**Activity list:**
(a) In the raid10 patch, who should be responsible for freeing r10_bio when a read request fails, and why?
(b) Continue the raid10 patch from the point where it stops.

Start of Page extract

Make raid10_read_request() return a status to its callers, consolidate
the read error paths, and free r10_bio from a single location in the
callers. Since the callers allocate r10_bio, they should also be
responsible for freeing it when the request fails.

This makes the read path follow the same ownership model as the write
path and simplifies the error handling flow.

Signed-off-by: Abd-Alrhman Masalkhi <abd.masalkhi@gmail.com>
---
Changes in v2:
 - Fix a compilation error (bi -> bio).
 - Link to v1: https://lore.kernel.org/linux-raid/20260623072456.333437-8-abd.masalkhi@gmail.com/
---
 drivers/md/raid10.c | 45 +++++++++++++++++++++++++--------------------
 1 file changed, 25 insertions(+), 20 deletions(-)

diff --git a/drivers/md/raid10.c b/drivers/md/raid10.c
index d94c1f28a6f6..01162c483644 100644
--- a/drivers/md/raid10.c
+++ b/drivers/md/raid10.c
@@ -1143,7 +1143,7 @@ static bool regular_request_wait(struct mddev *mddev, struct r10conf *conf,
 	return true;
 }
 
-static void raid10_read_request(struct mddev *mddev, struct bio *bio,
+static bool raid10_read_request(struct mddev *mddev, struct bio *bio,
 				struct r10bio *r10_bio)
 {
 	struct r10conf *conf = mddev->private;
@@ -1191,8 +1191,7 @@ static void raid10_read_request(struct mddev *mddev, struct bio *bio,
 
 	if (!regular_request_wait(mddev, conf, bio, r10_bio->sectors)) {
 		bio_wouldblock_error(bio);
-		free_r10bio(r10_bio);
-		return;
+		return false;
 	}
 
 	rdev = read_balance(conf, r10_bio, &max_sectors);
@@ -1202,8 +1201,8 @@ static void raid10_read_request(struct mddev *mddev, struct bio *bio,
 					    mdname(mddev), b,
 					    (unsigned long long)r10_bio->sector);
 		}
-		raid_end_bio_io(r10_bio);
-		return;
+		bio_io_error(bio);
+		goto err_allow_barrier;
 	}
 	if (err_rdev)
 		pr_err_ratelimited("md/raid10:%s: %pg: redirecting sector %llu to another mirror\n",
@@ -1215,10 +1214,8 @@ static void raid10_read_request(struct mddev *mddev, struct bio *bio,
 		bio = bio_submit_split_bioset(bio, max_sectors,
 					      &conf->bio_split);
 		wait_barrier(conf, false);
-		if (!bio) {
-			set_bit(R10BIO_Returned, &r10_bio->state);
-			goto err_handle;
-		}
+		if (!bio)

End of Page extract
Start of Data shown

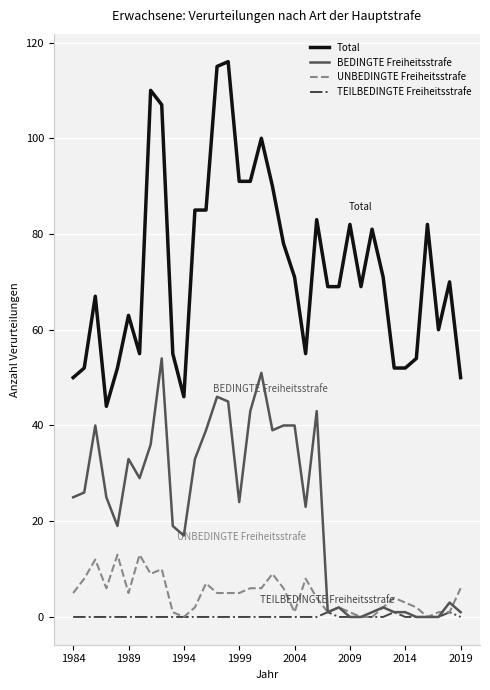

True or false: TEILBEDINGTE Freiheitsstrafe and Total cross at least once.

False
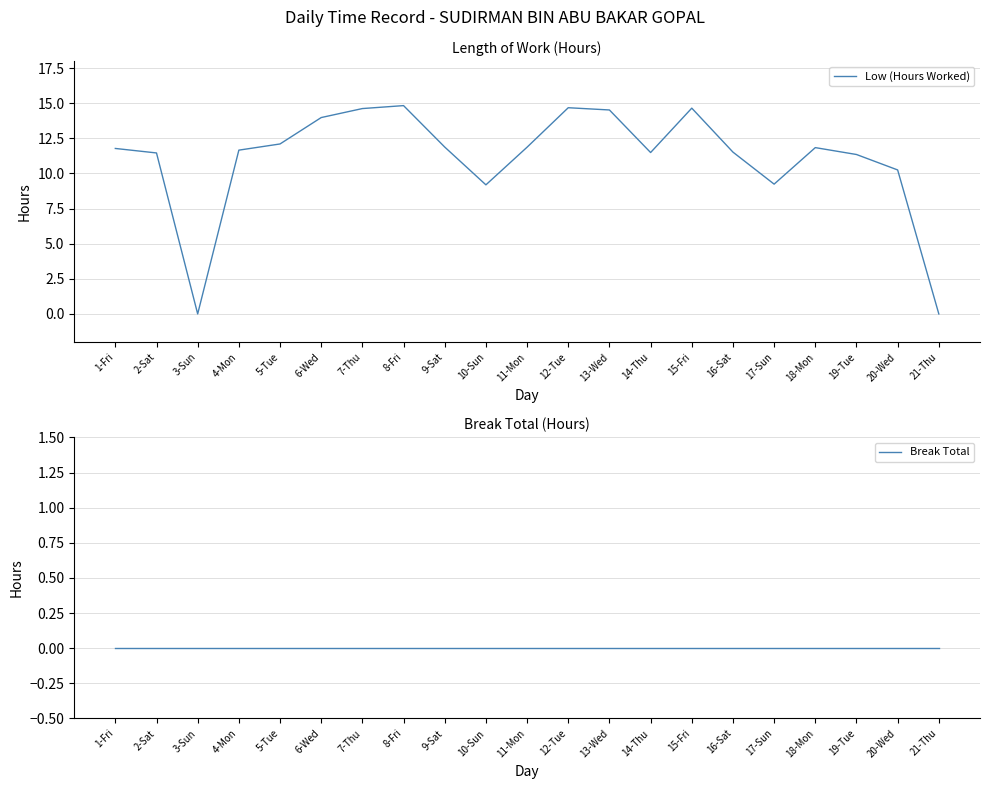

Rank the categories by Break Total value from highest to lowest.

1-Fri, 2-Sat, 3-Sun, 4-Mon, 5-Tue, 6-Wed, 7-Thu, 8-Fri, 9-Sat, 10-Sun, 11-Mon, 12-Tue, 13-Wed, 14-Thu, 15-Fri, 16-Sat, 17-Sun, 18-Mon, 19-Tue, 20-Wed, 21-Thu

End of Data shown

**Task-by-task answers:**
(a) The callers should free it, because they are the ones that allocate r10_bio.

(b)
+			goto err_dec_pending;
 
 		r10_bio->master_bio = bio;
 		r10_bio->sectors = max_sectors;
@@ -1244,10 +1241,16 @@ static void raid10_read_request(struct mddev *mddev, struct bio *bio,
 	read_bio->bi_private = r10_bio;
 	mddev_trace_remap(mddev, read_bio, r10_bio->sector);
 	submit_bio_noacct(read_bio);
-	return;
-err_handle:
+
+	return true;
+
+err_dec_pending:
 	atomic_dec(&rdev->nr_pending);
-	raid_end_bio_io(r10_bio);
+
+err_allow_barrier:
+	allow_barrier(conf);
+
+	return false;
 }
 
 static void raid10_write_one_disk(struct mddev *mddev, struct r10bio *r10_bio,
@@ -1538,14 +1541,13 @@ static bool __make_request(struct mddev *mddev, struct bio *bio, int sectors)
 	memset(r10_bio->devs, 0, sizeof(r10_bio->devs[0]) *
 			conf->geo.raid_disks);
 
-	ret = true;
 	if (bio_data_dir(bio) == READ)
-		raid10_read_request(mddev, bio, r10_bio);
-	else {
+		ret = raid10_read_request(mddev, bio, r10_bio);
+	else
 		ret = raid10_write_request(mddev, bio, r10_bio);
-		if (!ret)
-			free_r10bio(r10_bio);
-	}
+
+	if (!ret)
+		free_r10bio(r10_bio);
 
 	return ret;
 }
@@ -1875,6 +1877,7 @@ static bool raid10_make_request(struct mddev *mddev, struct bio *bio)
 	sector_t chunk_mask = (conf->geo.chunk_mask & conf->prev.chunk_mask);
 	int chunk_sects = chunk_mask + 1;
 	int sectors = bio_sectors(bio);
+	bool write = bio_data_dir(bio) == WRITE;
 
 	if (unlikely(bio->bi_opf & REQ_PREFLUSH)
 	    && md_flush_request(mddev, bio))
@@ -1898,7 +1901,7 @@ static bool raid10_make_request(struct mddev *mddev, struct bio *bio)
 		sectors = chunk_sects -
 			(bio->bi_iter.bi_sector &
 			 (chunk_sects - 1));
-	if (!__make_request(mddev, bio, sectors))
+	if (!__make_request(mddev, bio, sectors) && write)
 		md_write_end(mddev);
 
 	/* In case raid10d snuck in to freeze_array */
@@ -2866,7 +2869,9 @@ static void handle_read_error(struct mddev *mddev, struct r10bio *r10_bio)
 
 	rdev_dec_pending(rdev, mddev);
 	r10_bio->state = 0;
-	raid10_read_request(mddev, r10_bio->master_bio, r10_bio);
+	if (!raid10_read_request(mddev, r10_bio->master_bio, r10_bio))
+		free_r10bio(r10_bio);
+
 	/*
 	 * allow_barrier after re-submit to ensure no sync io
 	 * can be issued while regular io pending.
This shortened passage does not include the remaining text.